Javier Tiffenberg, Fermilab
Towards 10kg Skipper detectors
November 3, 2018 (11:50 AM - 12:10 PM)
PDF, 4.98 MB
The Skipper Charge-Coupled Device (CCD) is a ground breaking technology that is opening new paths for detecting low energy interactions. The first gram-scale instrument using the Skipper-CCD technology was produced in 2016 at the Fermi National Accelerator Laboratory in collaboration with the Lawrence Berkeley MicroSystems Lab. I will discuss the potential of the Skipper-CCD technology to scale up to particle detectors with thousands of sensors and tens of kilograms of active mass.
Marco Vignati, INFN - Roma
BULLKID - Bulky and low-threshold kinetic inductance detectors
November 3, 2018 (11:30 AM - 11:50 AM)
PDF, 8.73 MB
BULLKID is an R&D project on a novel cryogenic particle detector to search for rare low energy processes such as low-mass dark matter and neutrino coherent scattering off nuclei. The detector unit we are designing consists in an array of around 100 silicon absorbers sensed by phonon-mediated, microwave-multiplexed Kinetic Inductance Detectors (KIDs), with energy threshold below 100 eVnr and target mass of 30 g. The single detector unit will be engineered to ensure a straightforward scalability to a future kg-scale experiment. In this talk I will describe the proposed technology, based on our experience on KIDs as phonon mediated particle detectors, and the prospects of the project.
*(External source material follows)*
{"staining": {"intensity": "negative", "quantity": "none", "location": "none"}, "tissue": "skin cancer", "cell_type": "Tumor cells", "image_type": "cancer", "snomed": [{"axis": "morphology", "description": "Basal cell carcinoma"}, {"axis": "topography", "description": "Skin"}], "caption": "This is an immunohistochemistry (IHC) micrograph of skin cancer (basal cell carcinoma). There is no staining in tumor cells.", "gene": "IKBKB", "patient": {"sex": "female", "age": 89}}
Victoria Wagner, CEA-Saclay, DRF/Irfu
The Very Near Site at Chooz - a New Exerimental Hall to Study CENNS
November 3, 2018 (10:30 AM - 10:50 AM)
PDF, 2.24 MB
Nuclear reactors are promising sources to run new-generation neutrino experiments exploring coherent neutrino-nucleus scattering (CENNS). In this talk, a new experimental site at the Chooz nuclear power plant in France, the Very Near Site (VNS), will be introduced along with first results from dedicated muon and neutron measurement campaigns. Based on these results, the feasibility of running a CENNS experiment at the VNS using the NU-CLEUS detector concept will then be discussed. Neutron background identification and rejection is a key point to successfully measure CENNS at reactors. Therefore, the talk will conclude with the status of the BASKET detector R&D program, which offers interesting possibilities to achieve neutron particle identification in a CENNS reactor experiment.
Joel W Walker, Sam Houston State University
Complementarity Short-Baseline Neutrino Oscillation Searches with CEvNS
November 3, 2018 (8:40 AM - 9:00 AM)
PDF, 8.01 MB
Anomalies in the expected magnitude and spectrum of neutrino flux have been pointed out for several years in reactor and Gallium data. Recently, the accelerator-based MiniBoone experiment has presented results consistent with neutrino anomalies observed previously by LSND. Various CEvNS experiments are well-positioned to probe possible connections of a short-baseline neutrino oscillation effect to existing anomalies. Considerable complementarity in the flavor and mass space is possible by a combination of experimental efforts.